Daniel kept his eye on the most important thing

Not only did Daniel recognise his reliance upon God, he and his friends also recognised that serving and honouring him was the most important thing, even above the duties set before them by their Babylonian and Persian masters. Perhaps the most striking example of this is when Shadrach, Meshach and Abednego informed King Nebuchadnezzer that regardless of whether God would rescue them from the fiery furnace with which they were threatened, they would not bow down to the idol he had created. Similarly, Daniel did not pray in secret when the law was passed decreeing that prayers could only be offered to the king, but continued to pray as he always had done. In both cases, these men knew that they were placing themselves not only in direct confrontation with their masters, but also into mortal peril. For us, we may also face the prospect of losing everything for the sake of serving God. Like Daniel, we can only do this by keeping our eyes on the most important thing, and loving Jesus more than the circumstances in which he has placed us.

God was with Daniel

This final point purposefully begins with “God” rather than “Daniel.” Up until now we have spoken of concrete steps that Daniel and the Hebrews took to thrive whilst in exile, recognising in each one of those steps that they depended upon God to empower them for every work they undertook. Their success however was only possible because God himself was with Daniel and his friends. When Shadrah, Meschach and Abednego are thrown into the fiery furnace, King Nebuchadnezzer is astonished to see a fourth man in the flames, who “looks like a son of the gods.” In a similar vein, Daniel is able to tell King Cyrus that he was not harmed when thrown into the Den of Lions because God shut the Lions’ mouths. Let us be clear – the threat was very real! The guards carrying Shadrach, Meschach and Abednego to the furnace were killed by the fierce heat, and the Lions would go on to kill Daniel’s accusers when they were thrown to the Lions after his exoneration. The greatest difference between those who died and those who lived, is that God himself was with them. That is an incredible encouragement for CU students, who know that Christ is always with them through the Holy Spirit, enabling to do the work he has placed before them.
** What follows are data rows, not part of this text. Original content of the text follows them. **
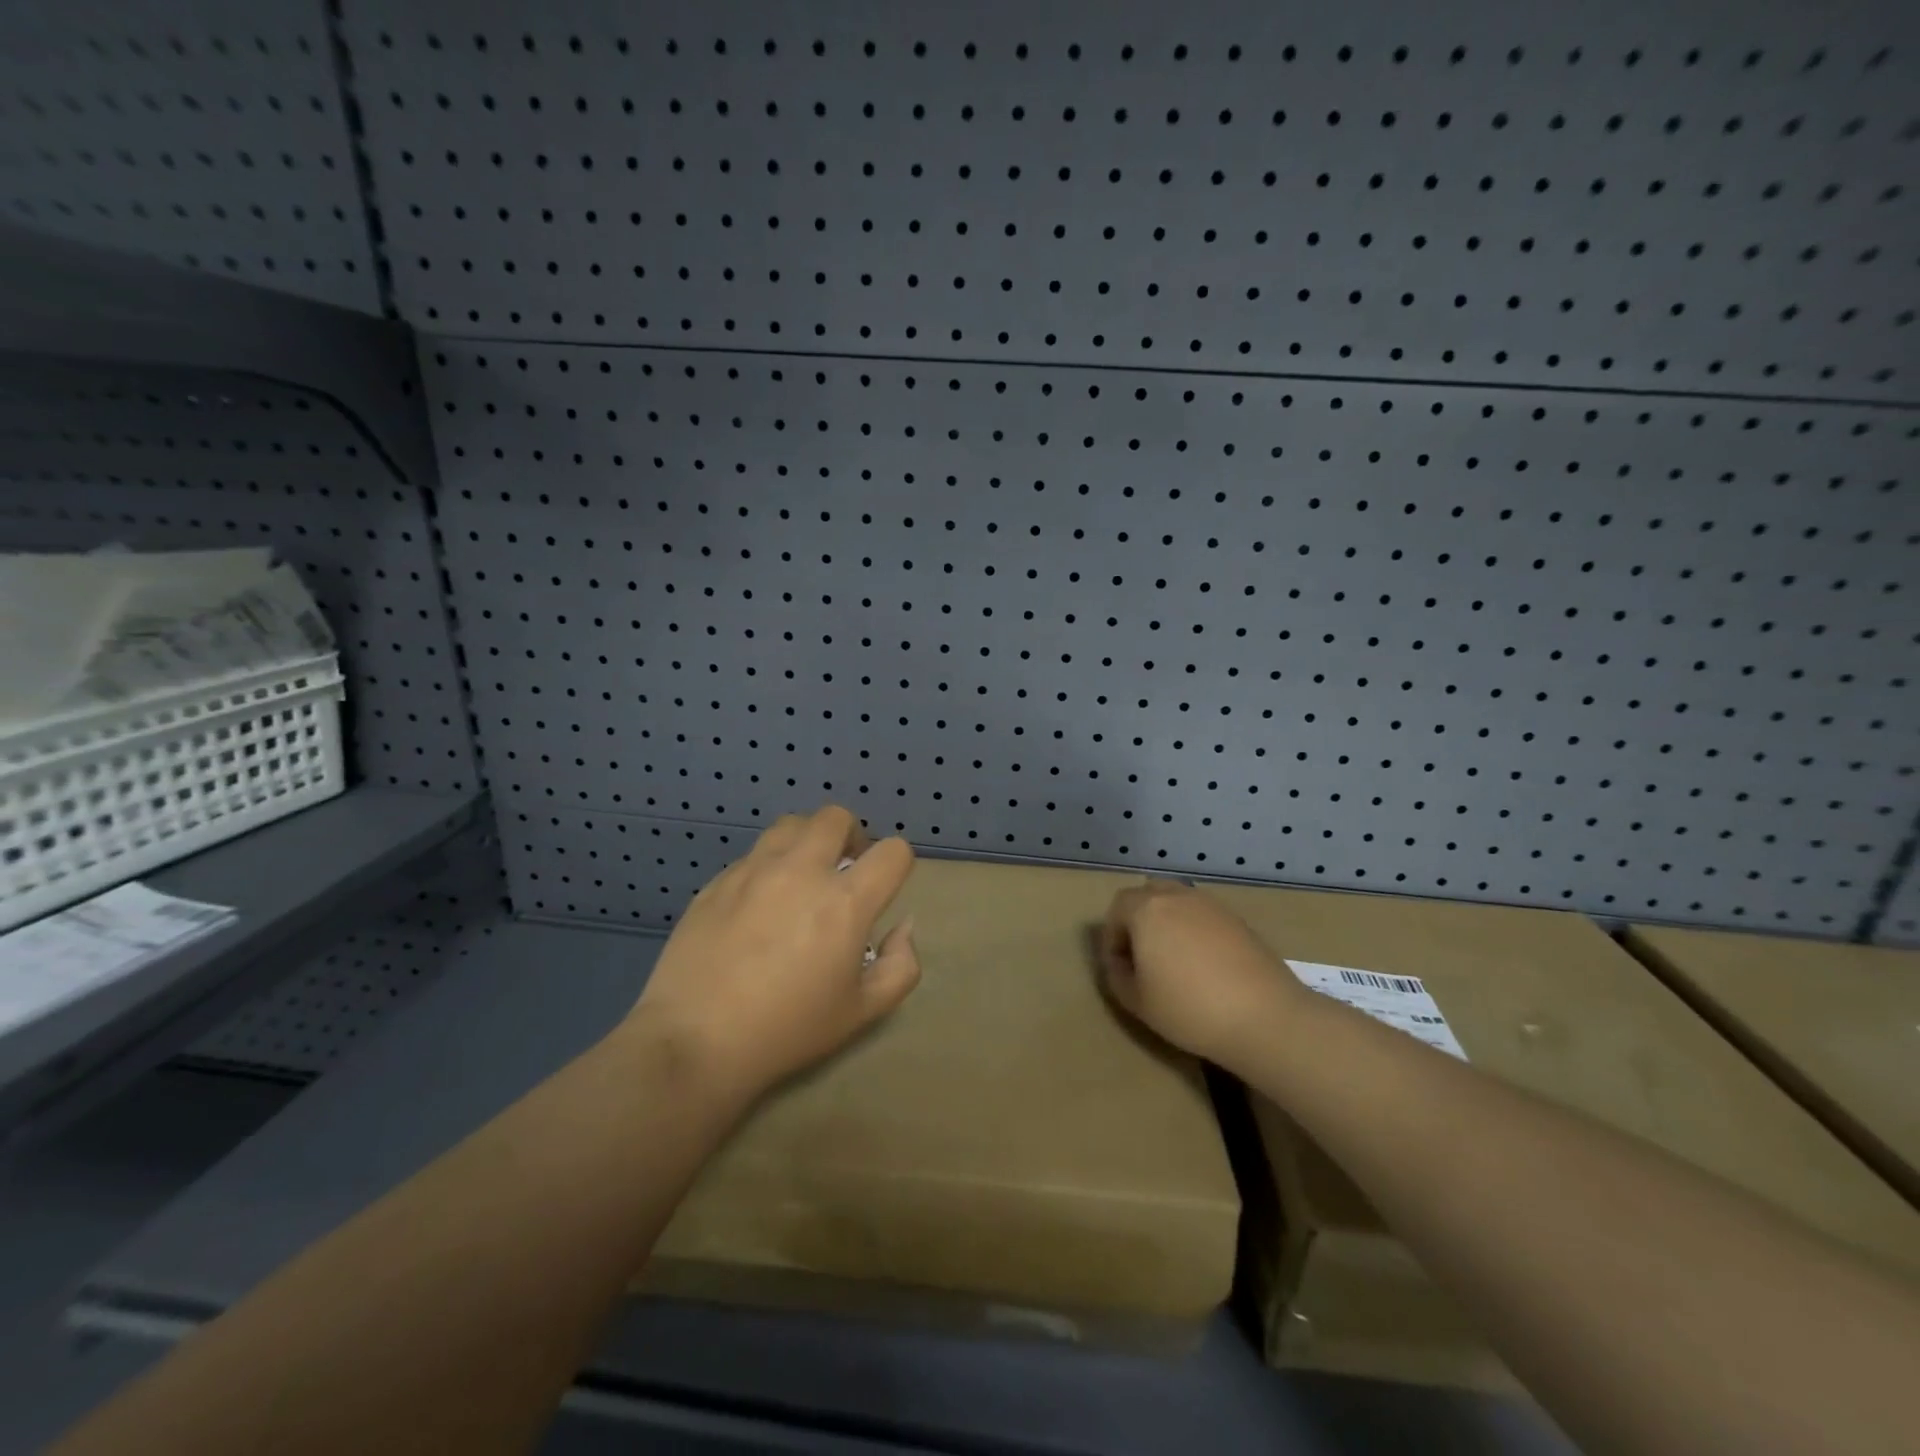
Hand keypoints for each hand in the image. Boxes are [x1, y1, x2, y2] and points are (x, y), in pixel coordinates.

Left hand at [630, 806, 919, 1099]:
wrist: (695, 1041)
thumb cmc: (787, 1030)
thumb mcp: (863, 1012)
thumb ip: (900, 966)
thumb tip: (902, 927)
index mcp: (845, 902)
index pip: (892, 851)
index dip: (898, 864)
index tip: (884, 887)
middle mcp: (801, 871)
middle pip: (837, 817)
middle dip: (851, 836)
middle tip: (844, 870)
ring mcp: (754, 870)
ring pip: (791, 825)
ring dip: (808, 842)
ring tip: (802, 876)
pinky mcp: (718, 881)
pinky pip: (754, 854)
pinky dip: (769, 866)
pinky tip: (759, 904)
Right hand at [1099, 880, 1304, 1075]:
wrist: (1265, 1017)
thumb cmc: (1190, 1008)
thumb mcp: (1137, 1002)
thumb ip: (1117, 976)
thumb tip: (1120, 962)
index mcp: (1147, 910)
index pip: (1118, 906)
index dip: (1113, 936)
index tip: (1120, 967)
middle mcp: (1178, 897)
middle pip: (1148, 894)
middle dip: (1138, 919)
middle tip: (1143, 956)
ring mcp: (1212, 906)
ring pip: (1178, 902)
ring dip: (1168, 922)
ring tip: (1174, 959)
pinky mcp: (1238, 920)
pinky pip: (1204, 916)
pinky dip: (1195, 930)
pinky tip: (1204, 964)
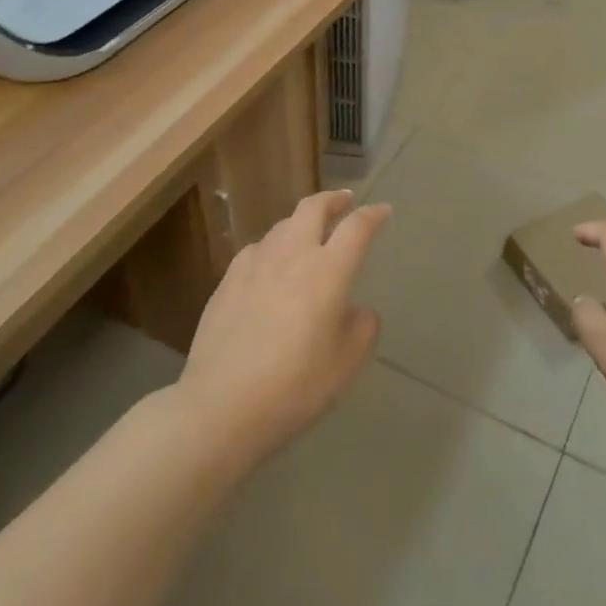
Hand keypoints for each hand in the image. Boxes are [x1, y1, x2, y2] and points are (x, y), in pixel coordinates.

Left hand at [177, 190, 386, 467]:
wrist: (222, 406)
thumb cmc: (295, 386)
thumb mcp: (347, 363)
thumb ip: (362, 327)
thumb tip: (355, 309)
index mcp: (328, 271)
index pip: (356, 228)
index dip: (373, 215)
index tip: (383, 211)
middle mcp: (292, 256)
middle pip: (313, 209)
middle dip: (333, 200)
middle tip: (345, 201)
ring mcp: (254, 265)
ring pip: (282, 226)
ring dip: (301, 221)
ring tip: (309, 232)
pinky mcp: (227, 281)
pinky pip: (256, 249)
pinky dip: (273, 246)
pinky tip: (270, 264)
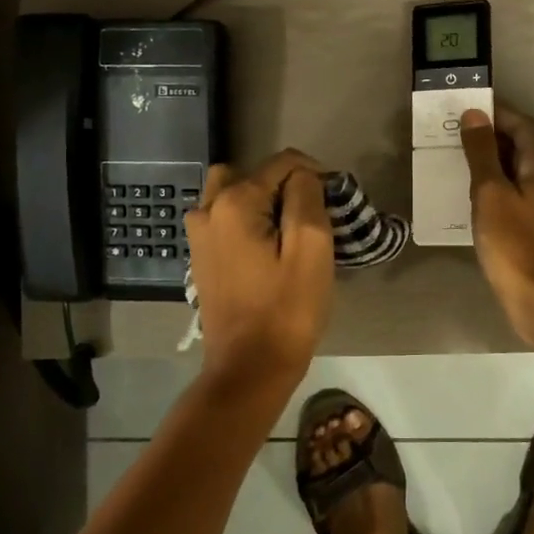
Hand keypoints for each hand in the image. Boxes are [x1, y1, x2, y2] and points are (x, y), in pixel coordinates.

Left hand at [185, 149, 334, 379]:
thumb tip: (302, 176)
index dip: (314, 174)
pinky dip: (248, 220)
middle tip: (308, 213)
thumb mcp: (312, 247)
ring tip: (289, 230)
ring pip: (233, 194)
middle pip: (251, 174)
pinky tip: (268, 248)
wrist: (248, 369)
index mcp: (234, 202)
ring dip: (262, 201)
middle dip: (283, 184)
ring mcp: (199, 235)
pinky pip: (224, 219)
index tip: (335, 202)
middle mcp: (207, 209)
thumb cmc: (286, 309)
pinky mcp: (201, 257)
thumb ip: (306, 196)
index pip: (282, 164)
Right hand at [459, 105, 533, 342]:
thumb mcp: (492, 193)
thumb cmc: (516, 244)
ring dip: (488, 159)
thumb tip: (474, 114)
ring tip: (454, 156)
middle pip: (520, 144)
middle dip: (489, 133)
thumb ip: (482, 153)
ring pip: (515, 169)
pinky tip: (468, 193)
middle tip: (452, 130)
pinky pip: (512, 192)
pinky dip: (492, 184)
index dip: (496, 111)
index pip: (522, 124)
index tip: (465, 106)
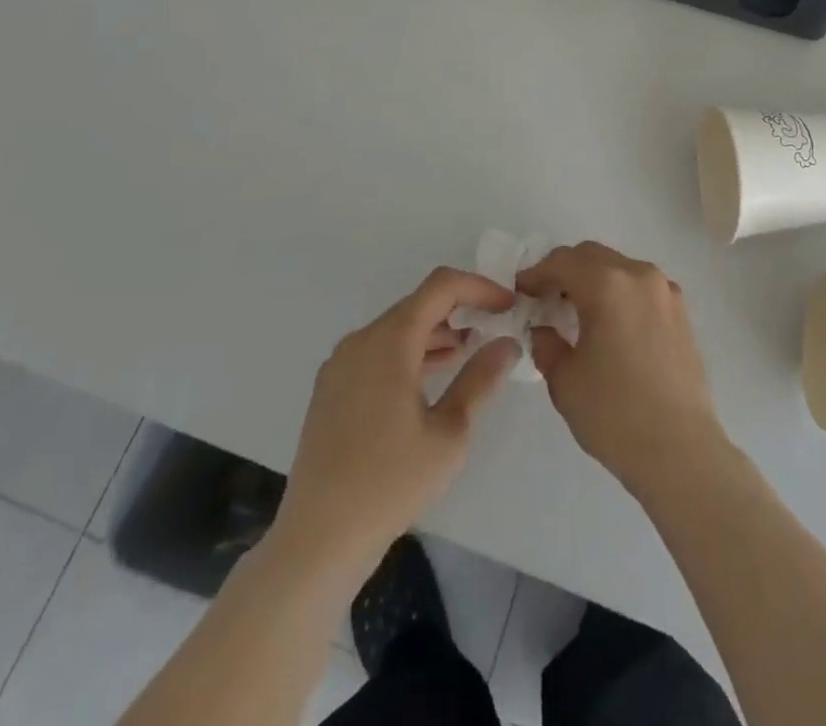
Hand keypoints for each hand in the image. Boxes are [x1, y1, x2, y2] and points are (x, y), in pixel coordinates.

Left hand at [276, 268, 521, 578]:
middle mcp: (361, 340)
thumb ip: (480, 379)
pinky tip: (431, 378)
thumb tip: (507, 343)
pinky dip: (410, 353)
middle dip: (460, 309)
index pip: (441, 286)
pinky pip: (378, 352)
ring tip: (470, 353)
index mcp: (390, 340)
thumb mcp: (450, 432)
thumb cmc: (391, 482)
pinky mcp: (331, 389)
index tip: (508, 305)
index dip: (479, 287)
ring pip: (397, 329)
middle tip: (494, 328)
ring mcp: (341, 364)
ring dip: (436, 333)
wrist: (318, 539)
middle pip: (418, 304)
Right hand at [516, 242, 724, 498]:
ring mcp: (665, 291)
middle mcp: (639, 275)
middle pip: (592, 256)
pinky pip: (640, 287)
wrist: (681, 451)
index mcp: (608, 284)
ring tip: (575, 312)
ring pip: (619, 268)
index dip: (536, 274)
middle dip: (564, 271)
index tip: (520, 292)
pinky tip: (609, 325)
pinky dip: (618, 292)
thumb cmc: (615, 414)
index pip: (562, 262)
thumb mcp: (564, 380)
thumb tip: (545, 328)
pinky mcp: (681, 311)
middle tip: (544, 299)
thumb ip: (547, 344)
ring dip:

Whatever you do, in word or deed, do it all in the name of Christ

Perhaps you are reading this piece and contemplating running for your Student Union, but fearful of the challenges that lie ahead. The testimony of Daniel and his friends should be a huge encouragement for you as you consider this. Daniel did not consider being in an environment distant from his ideal as reason to lose hope or disengage, but rather embraced the opportunity to glorify God through faithful service. The countless days of administering the king’s court may seem very far from the Levites worshiping in the Temple, as Daniel would undoubtedly have preferred. Yet Daniel and his friends brought pagan kings to recognise the truth of God, perhaps even making it possible for the exiles to hold on to their faith where they might otherwise have forgotten. Regardless of how small your serving in student politics may seem, you can bring glory and honour to God through diligent service, by remembering to keep him as the main thing, and by relying upon him day by day for wisdom and strength to face your challenges.